Pour faire face aux possibles dégâts psychiques provoqués par un acte de terreur quel qu’il soit, nous pouvons observer quelques consignes simples mais efficaces :

  • Considérer qu’il est normal d’être dans un état de détresse et d’incompréhension face à un tel événement.
  • Accepter de devoir traverser des étapes nécessaires qui permettront de l’intégrer et ne pas développer un état de stress post-traumatique. Étapes qui peuvent s’apparenter à celles du deuil.
  • Boire beaucoup d’eau afin d’éliminer les toxines accumulées dans le corps suite à l’impact traumatique.
  • S’alimenter de façon saine afin de fournir au corps les éléments nutritionnels qui permettent de le réparer.
  • Ne pas consommer d’alcool ni de toxiques.
  • Pratiquer des exercices de respiration et de relaxation plusieurs fois par jour afin de réguler le taux des hormones du stress dans le sang et donner au cerveau des informations qui ne génèrent ni du stress ni de la peur.
  • Faire du sport permet d’une part d’évacuer les toxines accumulées suite au stress et de reprendre contact avec son corps. Lors d’un choc traumatique, nous assistons souvent à un phénomène de dissociation corps-esprit et il est nécessaire de ressentir notre corps afin de rester ancré à la réalité, aussi brutale soit-elle.

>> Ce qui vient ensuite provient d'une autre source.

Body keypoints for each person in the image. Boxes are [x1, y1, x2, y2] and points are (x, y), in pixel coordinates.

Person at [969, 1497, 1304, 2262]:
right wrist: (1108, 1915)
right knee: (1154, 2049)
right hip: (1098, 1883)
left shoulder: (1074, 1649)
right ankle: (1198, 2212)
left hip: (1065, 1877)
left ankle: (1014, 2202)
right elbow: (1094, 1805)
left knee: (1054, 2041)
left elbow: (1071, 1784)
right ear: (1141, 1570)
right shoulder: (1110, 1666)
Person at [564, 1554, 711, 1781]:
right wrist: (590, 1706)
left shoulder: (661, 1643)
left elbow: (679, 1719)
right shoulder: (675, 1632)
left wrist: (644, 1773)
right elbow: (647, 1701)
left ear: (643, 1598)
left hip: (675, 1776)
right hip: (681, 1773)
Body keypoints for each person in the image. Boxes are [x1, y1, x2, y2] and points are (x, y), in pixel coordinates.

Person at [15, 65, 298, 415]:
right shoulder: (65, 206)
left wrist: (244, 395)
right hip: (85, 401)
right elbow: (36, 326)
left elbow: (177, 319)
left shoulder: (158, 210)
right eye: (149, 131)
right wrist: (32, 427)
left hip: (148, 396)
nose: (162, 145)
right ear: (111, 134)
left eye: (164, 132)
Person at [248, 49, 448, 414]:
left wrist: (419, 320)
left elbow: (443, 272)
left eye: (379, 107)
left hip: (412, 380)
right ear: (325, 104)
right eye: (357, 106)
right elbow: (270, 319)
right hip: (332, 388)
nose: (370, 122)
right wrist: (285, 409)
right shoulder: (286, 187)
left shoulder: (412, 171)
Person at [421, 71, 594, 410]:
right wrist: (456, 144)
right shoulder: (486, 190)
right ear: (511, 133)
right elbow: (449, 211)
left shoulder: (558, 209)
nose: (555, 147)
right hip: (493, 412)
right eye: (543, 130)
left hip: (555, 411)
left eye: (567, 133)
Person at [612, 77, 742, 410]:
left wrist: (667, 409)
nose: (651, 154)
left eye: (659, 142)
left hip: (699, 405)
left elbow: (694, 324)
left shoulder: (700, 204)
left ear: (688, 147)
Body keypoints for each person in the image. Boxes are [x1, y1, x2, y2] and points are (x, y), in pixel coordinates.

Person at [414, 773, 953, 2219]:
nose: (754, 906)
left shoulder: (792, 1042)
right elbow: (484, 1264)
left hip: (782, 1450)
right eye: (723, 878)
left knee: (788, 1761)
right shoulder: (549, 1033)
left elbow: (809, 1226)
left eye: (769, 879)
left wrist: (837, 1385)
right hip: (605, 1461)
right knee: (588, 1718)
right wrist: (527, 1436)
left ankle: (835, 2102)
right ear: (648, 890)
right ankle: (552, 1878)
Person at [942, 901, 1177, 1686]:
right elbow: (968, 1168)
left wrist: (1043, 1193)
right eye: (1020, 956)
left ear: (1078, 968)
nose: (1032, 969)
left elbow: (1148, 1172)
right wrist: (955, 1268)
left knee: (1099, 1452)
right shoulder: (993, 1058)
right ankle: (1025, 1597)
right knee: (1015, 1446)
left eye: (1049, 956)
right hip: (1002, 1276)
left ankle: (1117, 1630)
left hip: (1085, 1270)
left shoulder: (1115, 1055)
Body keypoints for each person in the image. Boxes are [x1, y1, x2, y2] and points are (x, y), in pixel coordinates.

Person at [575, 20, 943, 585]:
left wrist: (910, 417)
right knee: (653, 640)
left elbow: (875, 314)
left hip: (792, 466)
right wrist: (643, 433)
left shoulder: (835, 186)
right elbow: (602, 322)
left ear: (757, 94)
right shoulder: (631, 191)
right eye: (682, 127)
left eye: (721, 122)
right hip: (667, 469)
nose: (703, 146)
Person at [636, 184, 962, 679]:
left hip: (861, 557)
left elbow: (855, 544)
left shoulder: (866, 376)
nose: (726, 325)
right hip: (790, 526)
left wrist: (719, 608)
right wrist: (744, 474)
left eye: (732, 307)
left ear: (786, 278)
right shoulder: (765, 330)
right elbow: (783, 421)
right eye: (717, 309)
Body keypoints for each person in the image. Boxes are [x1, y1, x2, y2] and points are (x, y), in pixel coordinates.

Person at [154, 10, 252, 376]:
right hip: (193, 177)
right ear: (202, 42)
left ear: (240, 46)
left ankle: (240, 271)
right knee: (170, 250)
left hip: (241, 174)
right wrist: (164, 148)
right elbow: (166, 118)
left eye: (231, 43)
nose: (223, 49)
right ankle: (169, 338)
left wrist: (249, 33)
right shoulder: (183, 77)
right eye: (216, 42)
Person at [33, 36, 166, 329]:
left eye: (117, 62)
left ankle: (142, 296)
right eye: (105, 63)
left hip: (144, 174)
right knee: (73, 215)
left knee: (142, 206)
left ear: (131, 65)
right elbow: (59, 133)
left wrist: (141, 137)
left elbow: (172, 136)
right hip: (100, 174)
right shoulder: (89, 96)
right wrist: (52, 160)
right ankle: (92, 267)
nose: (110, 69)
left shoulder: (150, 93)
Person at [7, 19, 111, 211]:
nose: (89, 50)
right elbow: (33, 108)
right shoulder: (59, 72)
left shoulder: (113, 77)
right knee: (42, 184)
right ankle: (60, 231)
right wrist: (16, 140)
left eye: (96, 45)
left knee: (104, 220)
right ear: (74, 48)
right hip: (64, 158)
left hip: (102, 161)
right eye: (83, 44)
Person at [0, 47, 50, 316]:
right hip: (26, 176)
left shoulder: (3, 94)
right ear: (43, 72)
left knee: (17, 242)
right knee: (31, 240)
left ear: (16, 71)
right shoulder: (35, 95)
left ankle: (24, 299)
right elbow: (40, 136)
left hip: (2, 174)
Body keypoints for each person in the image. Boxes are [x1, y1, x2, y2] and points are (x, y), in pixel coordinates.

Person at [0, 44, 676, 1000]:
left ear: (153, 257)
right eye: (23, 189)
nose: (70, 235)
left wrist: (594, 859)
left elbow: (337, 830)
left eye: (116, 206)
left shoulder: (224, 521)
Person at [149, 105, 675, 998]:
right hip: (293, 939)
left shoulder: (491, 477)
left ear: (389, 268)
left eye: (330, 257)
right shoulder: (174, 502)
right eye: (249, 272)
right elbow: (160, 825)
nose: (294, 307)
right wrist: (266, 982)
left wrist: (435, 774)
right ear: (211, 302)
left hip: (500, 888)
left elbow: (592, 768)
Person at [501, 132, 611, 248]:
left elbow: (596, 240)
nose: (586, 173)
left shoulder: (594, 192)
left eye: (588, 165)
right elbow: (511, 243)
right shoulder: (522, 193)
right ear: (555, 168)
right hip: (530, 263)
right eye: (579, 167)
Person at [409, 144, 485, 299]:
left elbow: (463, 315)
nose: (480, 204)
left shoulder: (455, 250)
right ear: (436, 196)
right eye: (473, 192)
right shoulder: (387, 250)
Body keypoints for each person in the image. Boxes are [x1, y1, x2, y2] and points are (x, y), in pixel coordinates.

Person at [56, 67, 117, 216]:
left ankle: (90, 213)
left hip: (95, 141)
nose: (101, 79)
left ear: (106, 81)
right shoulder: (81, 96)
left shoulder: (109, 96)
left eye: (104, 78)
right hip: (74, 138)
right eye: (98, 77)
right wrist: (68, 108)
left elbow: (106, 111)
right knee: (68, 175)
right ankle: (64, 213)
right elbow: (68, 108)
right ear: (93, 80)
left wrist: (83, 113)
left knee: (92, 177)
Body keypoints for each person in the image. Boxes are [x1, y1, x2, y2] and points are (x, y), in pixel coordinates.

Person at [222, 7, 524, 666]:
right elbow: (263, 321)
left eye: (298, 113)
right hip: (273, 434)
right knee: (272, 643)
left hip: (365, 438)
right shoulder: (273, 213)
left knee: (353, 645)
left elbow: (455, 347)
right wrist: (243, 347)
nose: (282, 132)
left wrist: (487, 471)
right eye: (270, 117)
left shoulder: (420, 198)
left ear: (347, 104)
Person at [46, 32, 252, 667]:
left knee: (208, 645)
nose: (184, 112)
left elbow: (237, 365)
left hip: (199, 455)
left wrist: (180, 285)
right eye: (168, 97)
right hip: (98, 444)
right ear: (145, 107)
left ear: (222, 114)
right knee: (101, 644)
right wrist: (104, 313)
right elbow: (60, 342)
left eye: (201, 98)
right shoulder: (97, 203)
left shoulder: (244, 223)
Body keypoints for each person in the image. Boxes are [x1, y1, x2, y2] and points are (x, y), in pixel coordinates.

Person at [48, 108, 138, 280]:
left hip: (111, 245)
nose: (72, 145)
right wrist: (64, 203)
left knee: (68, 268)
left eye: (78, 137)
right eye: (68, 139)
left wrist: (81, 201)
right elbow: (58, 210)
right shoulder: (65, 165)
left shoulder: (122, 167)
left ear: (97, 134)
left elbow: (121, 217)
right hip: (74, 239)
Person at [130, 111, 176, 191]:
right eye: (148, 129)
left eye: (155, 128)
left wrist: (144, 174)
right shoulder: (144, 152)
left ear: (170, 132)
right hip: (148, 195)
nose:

  • Se réunir. Un attentat a pour objectif d’impacter physiquement et psychologiquement des personnes et donc une société, de la déstabiliser, de la rendre friable, fragile, de la morceler en créant des sources de peur : les lieux, l’autre, un moment de la journée ; donc d’isoler les personnes dans des peurs propres. Il est donc nécessaire de se réunir aussi bien sur son lieu de travail qu’en famille ou avec des amis. Cela préserve les liens sociaux que tente d’affaiblir ce type d’événement.
  • Utiliser la parole pour accepter psychologiquement la réalité. Parler de l’événement et des émotions associées permet de prendre une première distance avec ce dernier, en le décrivant on le met « hors de soi » et en le mettant en commun on le fait exister comme un événement collectif et partagé. Le fait de partager les ressentis, les émotions, les peurs, permet de ne pas se sentir isolé dans sa détresse et d’avoir le sentiment d’appartenir au groupe social.
  • ….

Cet article a été rédigé par Viviana Dore, psychologue, criminologue et psychothérapeute, suite aux terribles événements survenus le 13 novembre 2015 à Paris.